Exercise: Only certain lines below are wanted: those starting at the line containing "right hip: (386, 391)" and ending at the line containing "left ear: (423, 299)", both included, each retyped exactly.
** Supplied records follows **
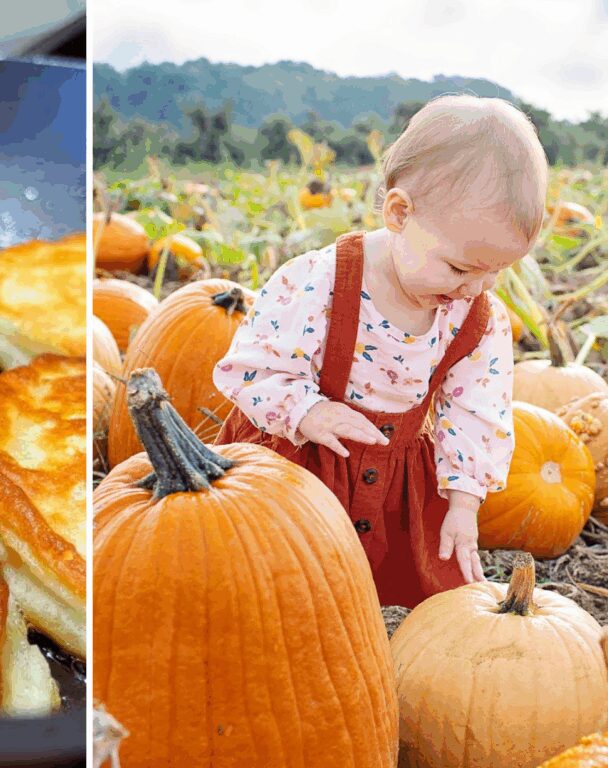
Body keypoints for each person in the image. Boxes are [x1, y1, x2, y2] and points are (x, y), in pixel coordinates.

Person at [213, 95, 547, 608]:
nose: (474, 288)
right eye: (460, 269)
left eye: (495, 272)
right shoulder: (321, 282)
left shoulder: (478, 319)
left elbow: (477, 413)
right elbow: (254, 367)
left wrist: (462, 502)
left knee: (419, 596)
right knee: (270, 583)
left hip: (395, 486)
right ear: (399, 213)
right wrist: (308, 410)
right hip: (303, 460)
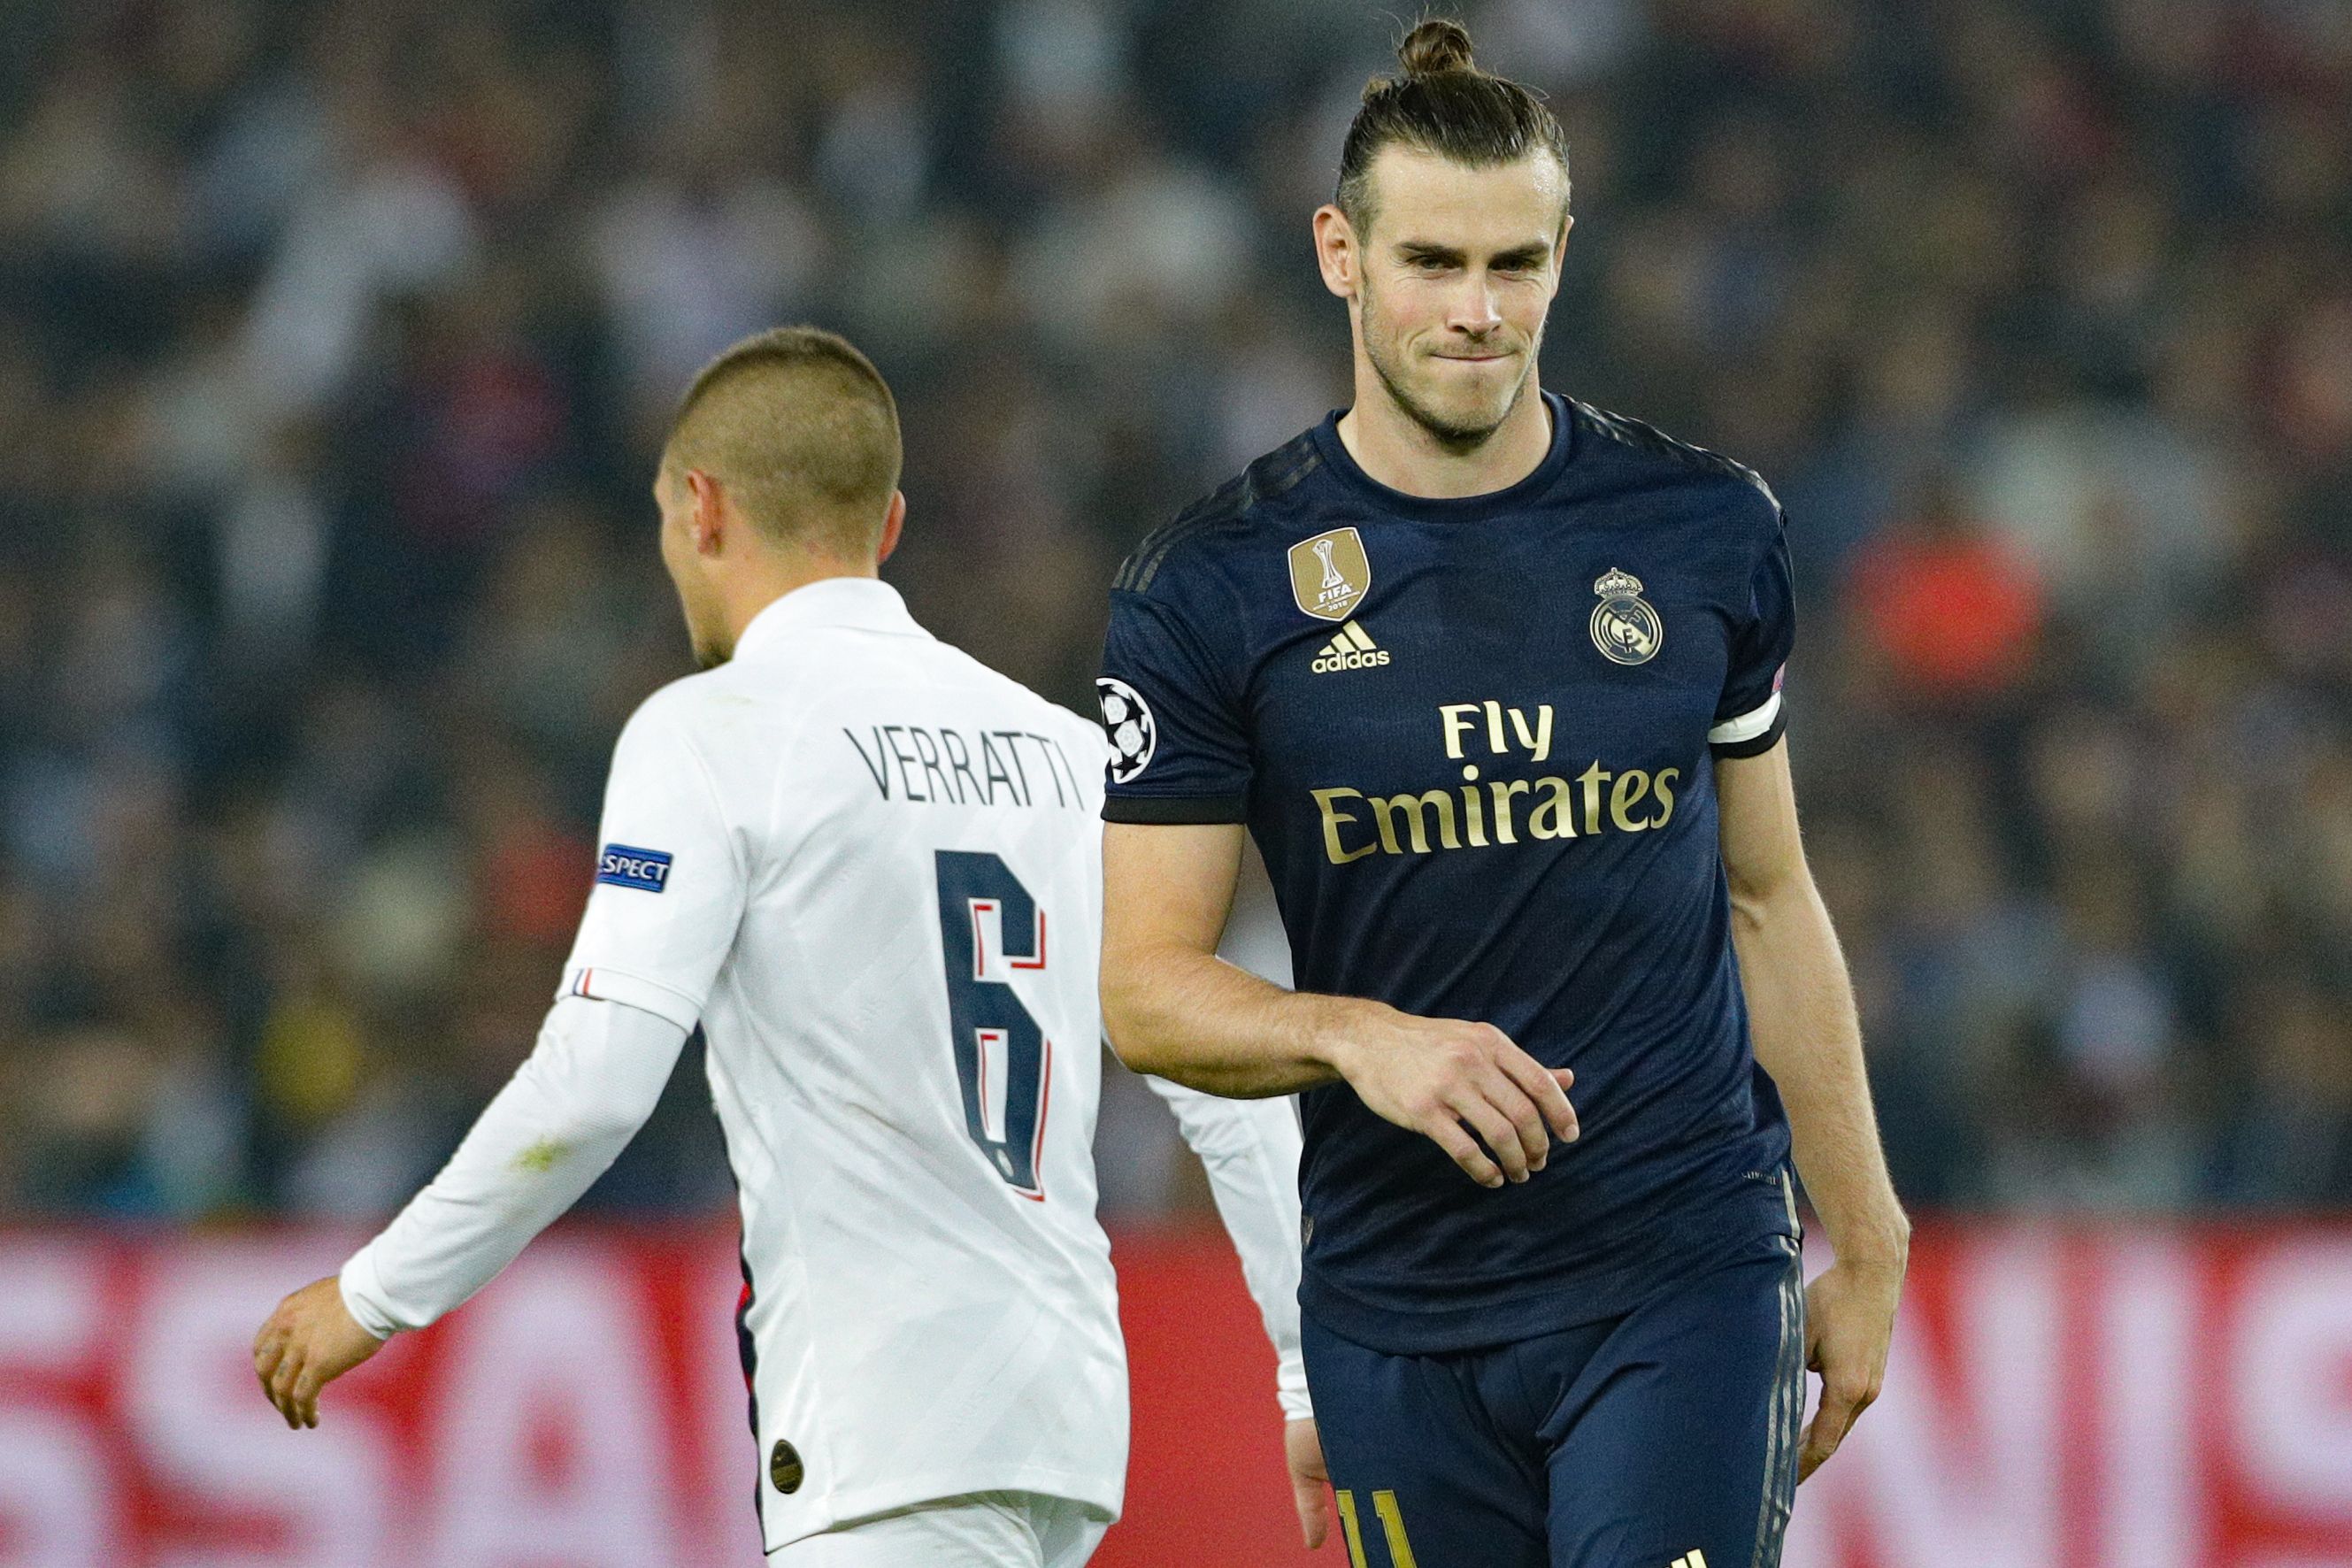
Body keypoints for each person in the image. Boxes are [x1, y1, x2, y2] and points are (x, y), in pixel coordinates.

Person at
** End of Supplied records **
** Supplied records follows **
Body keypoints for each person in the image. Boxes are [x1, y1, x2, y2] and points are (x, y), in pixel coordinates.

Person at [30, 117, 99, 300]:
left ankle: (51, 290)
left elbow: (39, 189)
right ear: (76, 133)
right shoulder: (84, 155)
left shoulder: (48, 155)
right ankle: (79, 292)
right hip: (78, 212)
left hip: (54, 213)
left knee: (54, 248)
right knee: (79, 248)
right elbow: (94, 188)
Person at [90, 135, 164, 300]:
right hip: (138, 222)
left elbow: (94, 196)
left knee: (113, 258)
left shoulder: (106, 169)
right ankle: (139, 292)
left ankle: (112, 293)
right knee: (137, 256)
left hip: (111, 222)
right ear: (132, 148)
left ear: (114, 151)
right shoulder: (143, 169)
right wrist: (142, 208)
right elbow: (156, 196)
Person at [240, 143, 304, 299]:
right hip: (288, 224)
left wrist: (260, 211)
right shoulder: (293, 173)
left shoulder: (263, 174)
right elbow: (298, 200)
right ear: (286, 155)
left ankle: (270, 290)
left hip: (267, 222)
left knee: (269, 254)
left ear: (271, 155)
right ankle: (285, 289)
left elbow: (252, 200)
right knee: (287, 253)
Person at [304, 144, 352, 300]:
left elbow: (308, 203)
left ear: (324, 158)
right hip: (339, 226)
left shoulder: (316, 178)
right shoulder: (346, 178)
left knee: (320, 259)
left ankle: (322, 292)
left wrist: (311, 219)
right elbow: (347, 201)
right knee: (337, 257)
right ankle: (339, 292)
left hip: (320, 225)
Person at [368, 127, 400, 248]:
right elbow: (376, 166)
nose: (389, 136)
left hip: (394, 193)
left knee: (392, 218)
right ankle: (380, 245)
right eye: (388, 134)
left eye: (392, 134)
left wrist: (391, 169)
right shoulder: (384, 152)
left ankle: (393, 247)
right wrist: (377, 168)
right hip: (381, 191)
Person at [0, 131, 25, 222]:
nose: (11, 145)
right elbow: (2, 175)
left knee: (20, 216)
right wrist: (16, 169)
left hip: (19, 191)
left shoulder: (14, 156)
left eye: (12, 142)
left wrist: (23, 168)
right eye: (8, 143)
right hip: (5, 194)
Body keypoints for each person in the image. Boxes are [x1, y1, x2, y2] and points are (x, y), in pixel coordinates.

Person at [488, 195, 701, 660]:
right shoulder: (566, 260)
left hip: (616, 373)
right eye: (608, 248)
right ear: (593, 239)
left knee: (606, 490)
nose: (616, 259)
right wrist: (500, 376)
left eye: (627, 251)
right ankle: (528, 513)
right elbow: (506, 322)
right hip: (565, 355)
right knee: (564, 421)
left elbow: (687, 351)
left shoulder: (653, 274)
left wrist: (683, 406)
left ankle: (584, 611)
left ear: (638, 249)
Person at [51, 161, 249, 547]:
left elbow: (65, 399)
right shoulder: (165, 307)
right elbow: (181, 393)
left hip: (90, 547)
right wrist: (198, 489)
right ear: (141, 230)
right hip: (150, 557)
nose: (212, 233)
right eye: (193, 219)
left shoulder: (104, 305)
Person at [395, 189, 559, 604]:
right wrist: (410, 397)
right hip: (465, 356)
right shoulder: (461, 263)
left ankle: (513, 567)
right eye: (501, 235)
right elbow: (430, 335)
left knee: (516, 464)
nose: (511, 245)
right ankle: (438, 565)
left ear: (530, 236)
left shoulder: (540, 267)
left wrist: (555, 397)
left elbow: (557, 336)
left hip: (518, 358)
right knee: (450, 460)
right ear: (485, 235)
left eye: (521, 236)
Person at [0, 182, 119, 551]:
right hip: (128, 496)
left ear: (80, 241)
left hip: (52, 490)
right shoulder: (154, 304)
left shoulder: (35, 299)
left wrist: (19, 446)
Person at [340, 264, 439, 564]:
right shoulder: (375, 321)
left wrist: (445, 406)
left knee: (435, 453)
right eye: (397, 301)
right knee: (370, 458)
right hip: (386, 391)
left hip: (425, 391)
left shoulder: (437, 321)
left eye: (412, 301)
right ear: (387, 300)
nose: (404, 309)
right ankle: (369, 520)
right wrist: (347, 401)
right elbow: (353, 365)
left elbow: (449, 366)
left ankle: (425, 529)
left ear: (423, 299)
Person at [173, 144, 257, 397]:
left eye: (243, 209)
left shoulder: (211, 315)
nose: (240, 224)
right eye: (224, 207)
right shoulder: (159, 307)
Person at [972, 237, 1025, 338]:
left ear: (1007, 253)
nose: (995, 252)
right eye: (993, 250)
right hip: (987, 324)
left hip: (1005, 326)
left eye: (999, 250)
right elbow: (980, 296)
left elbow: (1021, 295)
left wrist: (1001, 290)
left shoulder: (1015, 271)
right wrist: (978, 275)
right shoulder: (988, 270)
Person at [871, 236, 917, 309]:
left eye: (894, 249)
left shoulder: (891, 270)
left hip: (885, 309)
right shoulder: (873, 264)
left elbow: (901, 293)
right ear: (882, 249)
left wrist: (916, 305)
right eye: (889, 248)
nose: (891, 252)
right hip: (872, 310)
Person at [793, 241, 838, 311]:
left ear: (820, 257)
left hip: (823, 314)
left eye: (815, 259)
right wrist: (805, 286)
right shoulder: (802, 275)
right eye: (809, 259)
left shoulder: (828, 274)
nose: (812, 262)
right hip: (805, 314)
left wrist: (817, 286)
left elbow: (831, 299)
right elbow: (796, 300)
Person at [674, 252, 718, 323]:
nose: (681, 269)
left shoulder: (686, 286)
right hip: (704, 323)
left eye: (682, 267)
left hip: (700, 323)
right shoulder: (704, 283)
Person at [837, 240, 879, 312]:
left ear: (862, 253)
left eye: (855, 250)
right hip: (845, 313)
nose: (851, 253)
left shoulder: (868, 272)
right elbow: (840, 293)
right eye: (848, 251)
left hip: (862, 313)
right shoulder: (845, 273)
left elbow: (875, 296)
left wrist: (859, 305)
** End of Supplied records **
Expected answer:
right hip: (386, 391)
left hip: (425, 391)
left shoulder: (437, 321)
left eye: (412, 301)
right ear: (387, 300)
nose: (404, 309)
right ankle: (369, 520)
right wrist: (347, 401)
right elbow: (353, 365)
left elbow: (449, 366)
left ankle: (425, 529)
left ear: (423, 299)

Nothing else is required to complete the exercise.